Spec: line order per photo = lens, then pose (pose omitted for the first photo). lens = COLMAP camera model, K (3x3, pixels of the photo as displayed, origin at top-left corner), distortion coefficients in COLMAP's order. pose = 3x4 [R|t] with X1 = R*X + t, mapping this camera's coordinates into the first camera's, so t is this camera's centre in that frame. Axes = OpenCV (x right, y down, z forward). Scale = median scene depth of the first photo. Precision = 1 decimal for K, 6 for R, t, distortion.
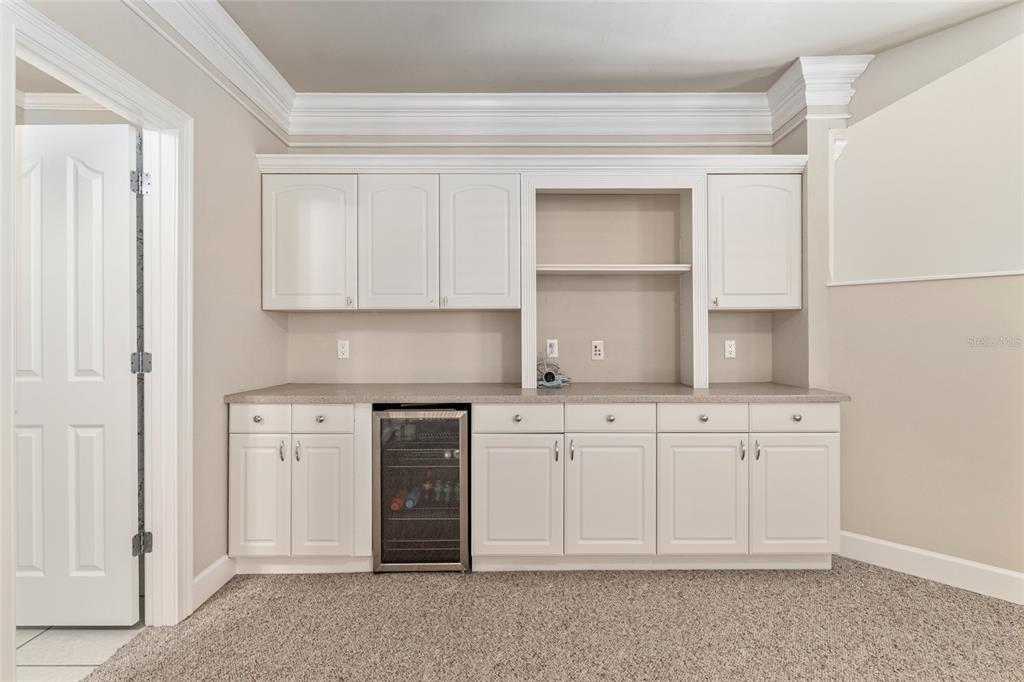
lens RADIAL K [[452.0, 0, 515.3], [0, 452.0, 336.3], [0, 0, 1]] dist [-0.004140, -0.000801]
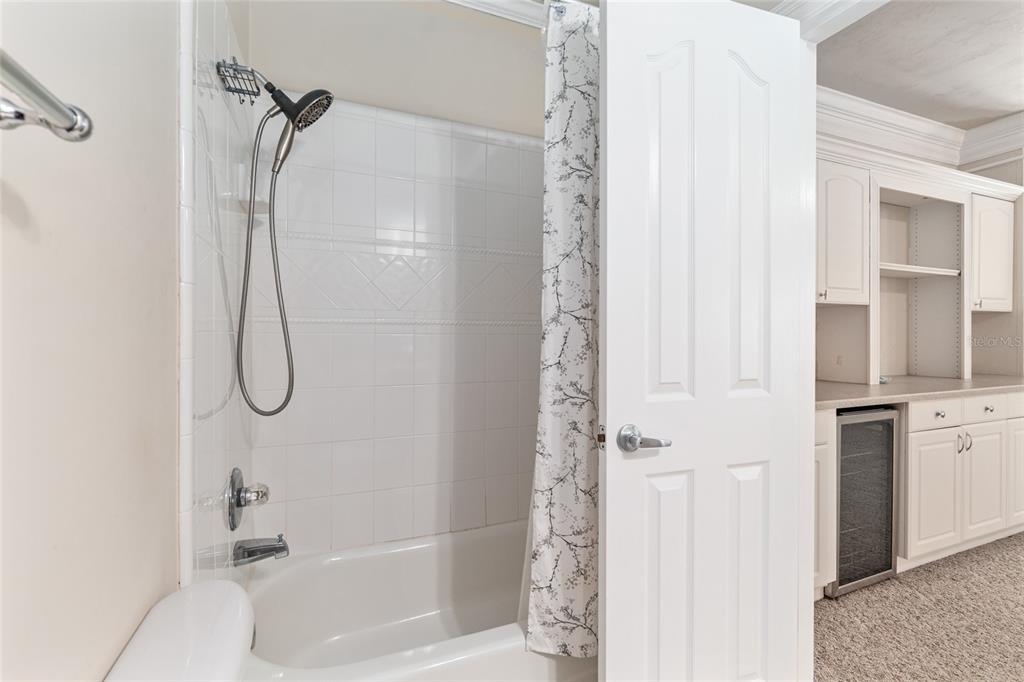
lens RADIAL K [[452.0, 0, 513.4], [0, 452.0, 336.2], [0, 0, 1]] dist [-0.004140, -0.000801]
pose [[0.926555, 0.004972, 0.376126, -1.097223], [-0.004754, 0.999988, -0.001508, 0.012153], [-0.376128, -0.000391, 0.926567, 0.377042]]
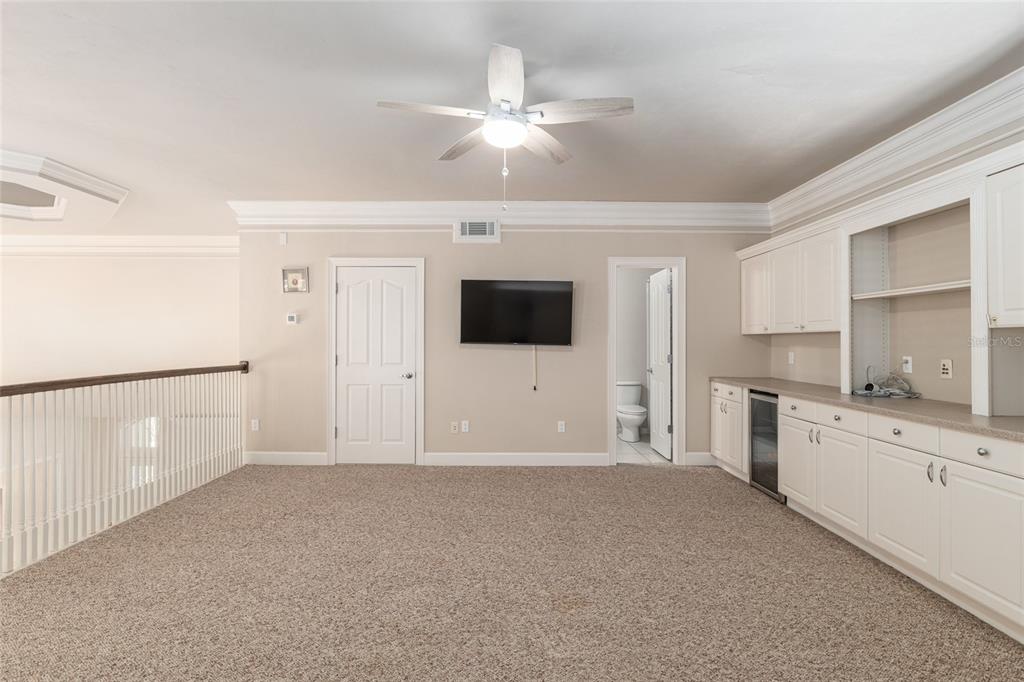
lens RADIAL K [[472.0, 0, 513.0], [0, 472.0, 342.4], [0, 0, 1]] dist [-0.005131, 0.001153]
pose [[0.005957, 0.004374, -0.999973, 1.356043], [-0.002601, 0.999987, 0.004359, -0.032673], [0.999979, 0.002575, 0.005968, 0.057882]]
|---|
**Requirement:** Repeat every line of the items above word for word, leaving the pictures out of your answer.

**Answer for the task:**
Spec: line order per photo = lens, then pose (pose omitted for the first photo). lens = COLMAP camera model, K (3x3, pixels of the photo as displayed, origin at top-left corner), distortion coefficients in COLMAP's order. pose = 3x4 [R|t] with X1 = R*X + t, mapping this camera's coordinates into the first camera's, so t is this camera's centre in that frame. Axes = OpenCV (x right, y down, z forward). Scale = median scene depth of the first photo. Precision = 1 decimal for K, 6 for R, t, distortion.
lens RADIAL K [[452.0, 0, 515.3], [0, 452.0, 336.3], [0, 0, 1]] dist [-0.004140, -0.000801]
lens RADIAL K [[452.0, 0, 513.4], [0, 452.0, 336.2], [0, 0, 1]] dist [-0.004140, -0.000801]
pose [[0.926555, 0.004972, 0.376126, -1.097223], [-0.004754, 0.999988, -0.001508, 0.012153], [-0.376128, -0.000391, 0.926567, 0.377042]]
lens RADIAL K [[472.0, 0, 513.0], [0, 472.0, 342.4], [0, 0, 1]] dist [-0.005131, 0.001153]
pose [[0.005957, 0.004374, -0.999973, 1.356043], [-0.002601, 0.999987, 0.004359, -0.032673], [0.999979, 0.002575, 0.005968, 0.057882]]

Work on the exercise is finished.